Tamar Lerer, deputy of the New Jersey Office of the Public Defender’s forensic science unit, had argued the case in court, too, and also applauded the ruling.

“Facial recognition technology may be novel, but the ability of people accused of crimes to find out how and why they were investigated is not,” Lerer said.

In Miles’ case, none of the crime’s eyewitnesses identified him as the shooter or even placed him at the scene, according to the ruling.

Instead, police identified him as a suspect after showing a confidential informant footage from surveillance cameras of six Black men seen nearby. That informant, who was not at the scene and did not see the slaying, identified Miles on the footage by his nickname (“Fat Daddy”) and Instagram handle, according to the ruling. Miles’ sister and ex-girlfriend also identified him as one of the men caught on camera.

Police then ran two facial recognition technology searches using Miles’ Instagram profile picture, according to the ruling. One search returned 10 possible matches and listed Miles as the eighth-likeliest match, while another search also produced 10 possible matches, the first five of which pictured Miles, the decision says.

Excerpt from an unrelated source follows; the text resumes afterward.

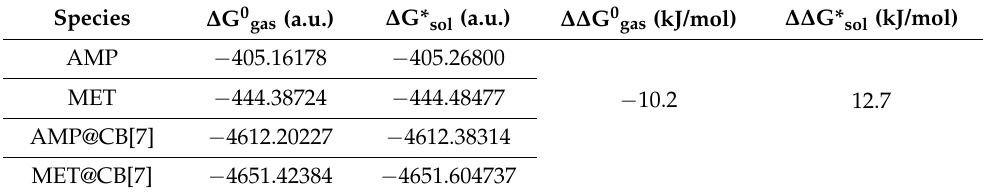
Table 3. Thermodynamic parameters used for the computation of standard free energy change.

After defense attorneys demanded more details about the facial recognition technology investigators used, a trial judge ordered prosecutors to turn over the same 13 items the appellate panel in Arteaga’s case specified. Prosecutors appealed, a state appellate court denied their motion, and the Supreme Court agreed to consider the case.

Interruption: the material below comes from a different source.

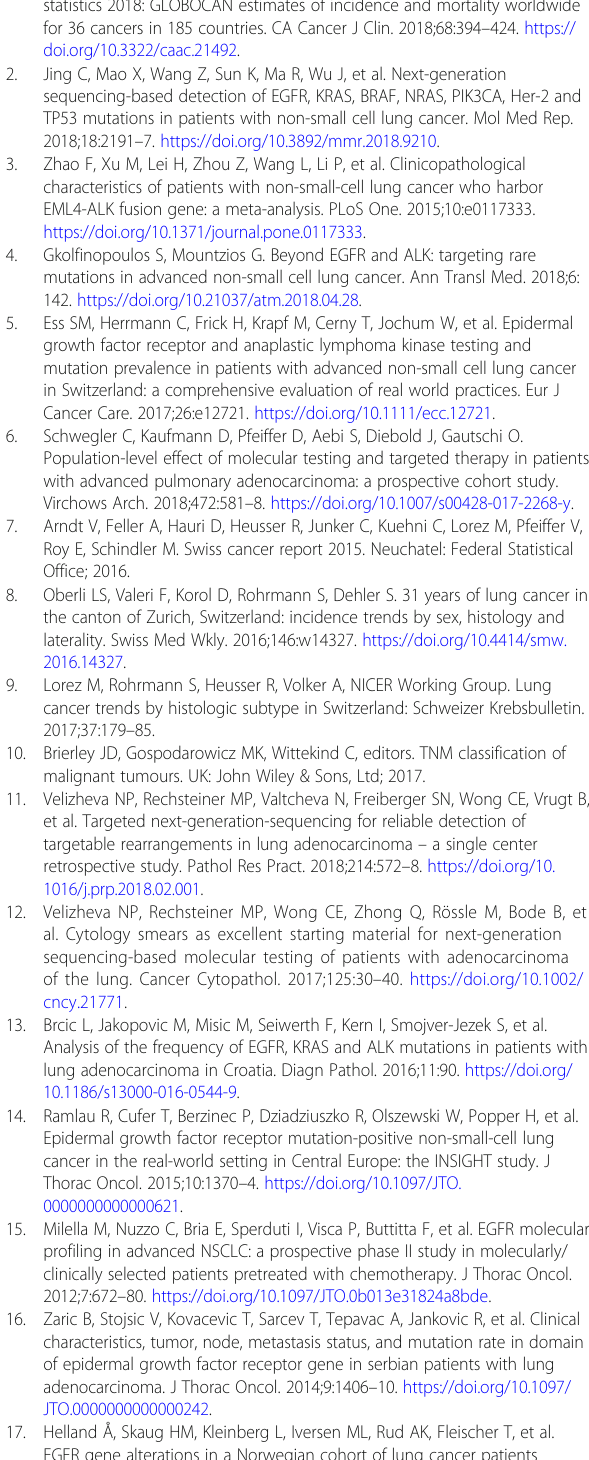
Additional file 1: Table S1. Doublet EGFR mutations in 90 lung cancers. Table S2. Comparison of EGFR and KRAS mutated tumors. Table S3. Comparison of EGFR mutated and ALK rearranged tumors. Table S4. Comparison of KRAS mutated and ALK rearranged tumors. (DOCX 30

Fasciale upheld most of the lower court’s rulings, ordering prosecutors to hand over “basic information,” including the name and manufacturer of the software police used to search for suspects and its performance metrics, including error rates. He also directed prosecutors to provide “straightforward items” related to how investigators used the technology, including the original photograph police used as the “probe photograph,” edited copies of that probe photograph, and the photographs the technology identified as matches.

He reversed one particular part of the lower court’s rulings, though, rejecting the defense’s request for proprietary information, including the software’s source code. Miles’ attorneys had not proved a need for that information, Fasciale said. But if they do as the case progresses, the court can reconsider that request then, he added.

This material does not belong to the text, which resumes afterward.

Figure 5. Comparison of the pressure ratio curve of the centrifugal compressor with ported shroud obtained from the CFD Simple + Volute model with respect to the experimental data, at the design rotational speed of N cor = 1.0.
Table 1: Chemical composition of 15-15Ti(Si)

Lerer cheered that part of the ruling, too, saying it recognizes that “commercial concerns must yield to constitutional rights.”

Reisman noted that New Jersey still has not regulated facial recognition technology more than four years since the attorney general’s office solicited public input as a first step toward shaping statewide policy on its use by law enforcement.

Former Attorney General Gurbir Grewal in 2020 barred agencies from using one specific facial recognition technology app, Clearview AI, but little is known about how many of the state’s 500-some law enforcement agencies use the technology and how.

Dan Prochilo, a spokesperson for Attorney General Jen Davenport, called facial recognition technology “a valuable tool for investigating and solving crimes.”

“We welcome today’s Supreme Court ruling, which thoughtfully accounts for constitutional rights while confirming that defendants are not automatically entitled to unnecessarily burdensome, proprietary information that would short-circuit vital, well-conducted investigations and prosecutions that make New Jerseyans safer every day,” Prochilo said.

In Miles’ case, officers used a facial recognition system that is part of a multiagency initiative to crack down on illegal drugs in New Jersey and New York. That effort, known as a high intensity drug trafficking area task force, involves officers from federal, state, county, and local agencies in New Jersey and New York.

Those multiple jurisdictions and diffused investigations have made it tough for people arrested through the task force’s efforts to understand how they became criminal defendants, Reisman said.

“We still don’t even really know what government agency is ultimately responsible for the facial recognition system,” he said. “We don’t know anything about it, and because of that, we can’t even hold it accountable.”